The commercial property market has been hit hard by the Covid-19 pandemic, but is now beginning to show some important green shoots of recovery.

Whether you`re a Landlord, seller, tenant or a buyer then in the commercial property sector all have been affected.

Amongst the hardest hit have been the retail, hospitality and leisure sectors, where social distancing and mandatory closures have all but caused these sectors to grind to a halt. Some businesses in these sectors may not recover at all.

There are plenty of industries at the other end of the scale which have been less badly affected; some have even found this to be a more profitable time. Some of my clients in the services sectors (where working from home was the norm or was very easily possible) and in wholesale, distribution, material fabrication and some areas of manufacturing have continued to work almost as normal and, in a few cases, actually expand their operations.

As a commercial landlord or tenant, there is no doubt that owning or renting commercial property at the moment is not easy. Landlords have been temporarily prevented from terminating leases, but with the best will in the world, few may want to rush into doing so when the ability returns.

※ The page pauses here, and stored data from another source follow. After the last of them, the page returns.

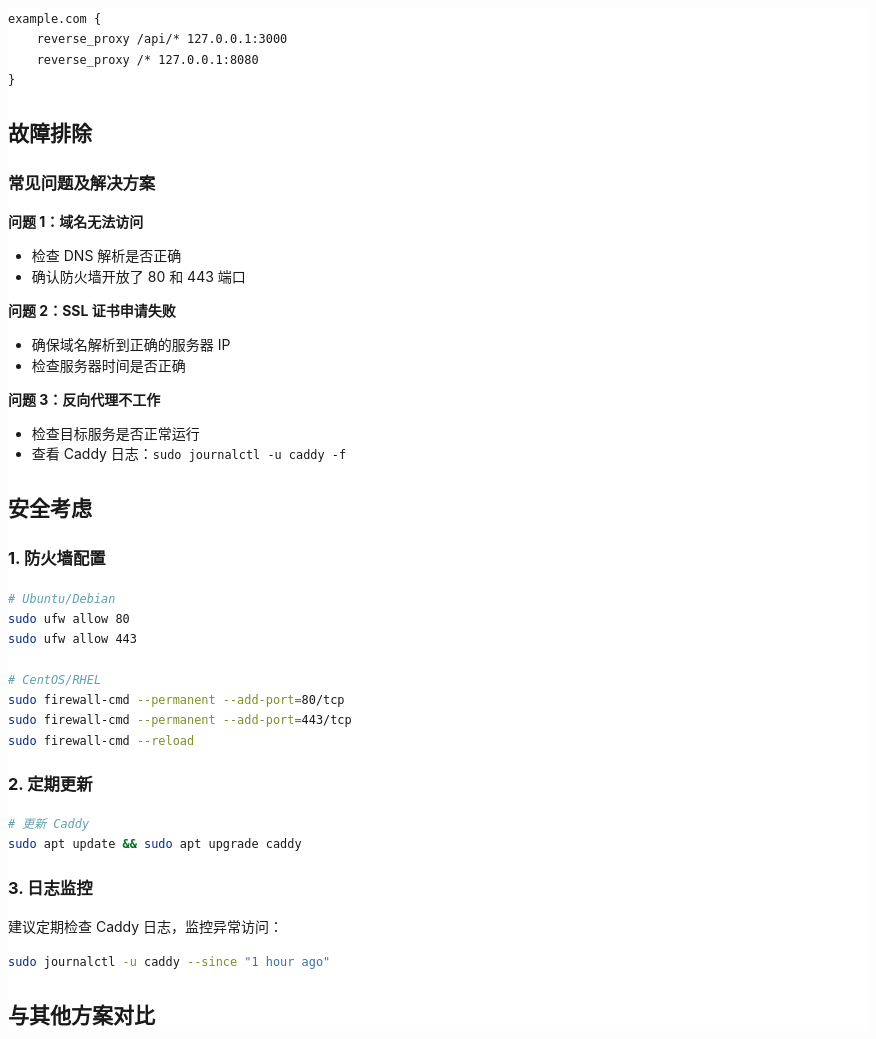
 ```caddy
example.com {
    reverse_proxy /api/* 127.0.0.1:3000
    reverse_proxy /* 127.0.0.1:8080
}
```

## 故障排除

### 常见问题及解决方案

**问题 1：域名无法访问**
- 检查 DNS 解析是否正确
- 确认防火墙开放了 80 和 443 端口

**问题 2：SSL 证书申请失败**
- 确保域名解析到正确的服务器 IP
- 检查服务器时间是否正确

**问题 3：反向代理不工作**
- 检查目标服务是否正常运行
- 查看 Caddy 日志：`sudo journalctl -u caddy -f`

## 安全考虑

### 1. 防火墙配置

```bash
# Ubuntu/Debian
sudo ufw allow 80
sudo ufw allow 443

# CentOS/RHEL
sudo firewall-cmd --permanent --add-port=80/tcp
sudo firewall-cmd --permanent --add-port=443/tcp
sudo firewall-cmd --reload
```

### 2. 定期更新

```bash
# 更新 Caddy
sudo apt update && sudo apt upgrade caddy
```

### 3. 日志监控

建议定期检查 Caddy 日志，监控异常访问：

```bash
sudo journalctl -u caddy --since "1 hour ago"
```

## 与其他方案对比
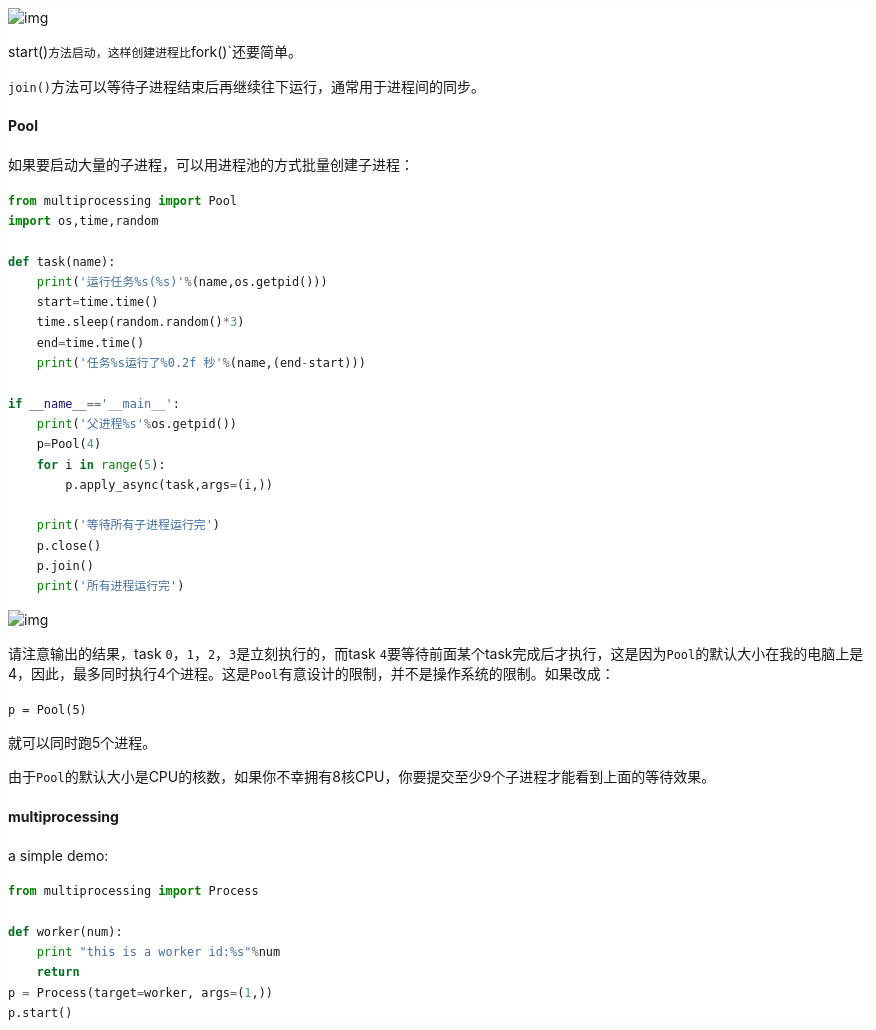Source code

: ![img](http://ojynuthay.bkt.clouddn.com/Process.png)

start()`方法启动，这样创建进程比`fork()`还要简单。

`join()`方法可以等待子进程结束后再继续往下运行，通常用于进程间的同步。

#### Pool

如果要启动大量的子进程，可以用进程池的方式批量创建子进程：

```python
from multiprocessing import Pool
import os,time,random

def task(name):
    print('运行任务%s(%s)'%(name,os.getpid()))
    start=time.time()
    time.sleep(random.random()*3)
    end=time.time()
    print('任务%s运行了%0.2f 秒'%(name,(end-start)))

if __name__=='__main__':
    print('父进程%s'%os.getpid())
    p=Pool(4)
    for i in range(5):
        p.apply_async(task,args=(i,))

    print('等待所有子进程运行完')
    p.close()
    p.join()
    print('所有进程运行完')
```

![img](http://ojynuthay.bkt.clouddn.com/processpool.png)

请注意输出的结果，task `0`，`1`，`2`，`3`是立刻执行的，而task `4`要等待前面某个task完成后才执行，这是因为`Pool`的默认大小在我的电脑上是4，因此，最多同时执行4个进程。这是`Pool`有意设计的限制，并不是操作系统的限制。如果改成：

```
p = Pool(5)
```

就可以同时跑5个进程。

由于`Pool`的默认大小是CPU的核数，如果你不幸拥有8核CPU，你要提交至少9个子进程才能看到上面的等待效果。



#### multiprocessing

 a simple demo:

```python
from multiprocessing import Process

def worker(num):
    print "this is a worker id:%s"%num
    return
p = Process(target=worker, args=(1,))
p.start()
```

This may be especially true of high street or office premises.

In theory, there is an opportunity for collaboration between parties; and we are starting to see that. Landlords are giving tenants a bit of space to come through this period. They are offering rent free periods, lower rents or rent review caps in exchange for a tenant either extending the length of their lease or waiving a break right.

There is some concern amongst tenants, however, that when landlords can start to recover possession of properties from their tenants due to defaults that they will aggressively do so. Landlords know that some tenants have had access to grant funding as a result of the Government’s coronavirus intervention schemes and in turn will be looking to get ‘their slice’. It all depends on the relationship between the parties, the type of property and the sector.  

People who have been guarantors to tenants, or former tenants who have guaranteed new tenants’ obligations need to watch out as well – they are not off the hook. The concern is that landlords will start to pursue guarantors or former tenants for the actions of the current tenants. We advise those guarantors to keep their eyes peeled.

The impact of the pandemic has not necessarily been felt across the piste, and there is light at the end of the tunnel. Buying and selling property is difficult, given the uncertainty as to valuations, but the market is seeing activity.

It’s also important to note that other factors outside of the current crisis have not disappeared. Brexit, for one, hasn’t gone away and nor have longstanding issues around skills shortages and access to funding. They may be factors that conspire to take the wind out of a recovery.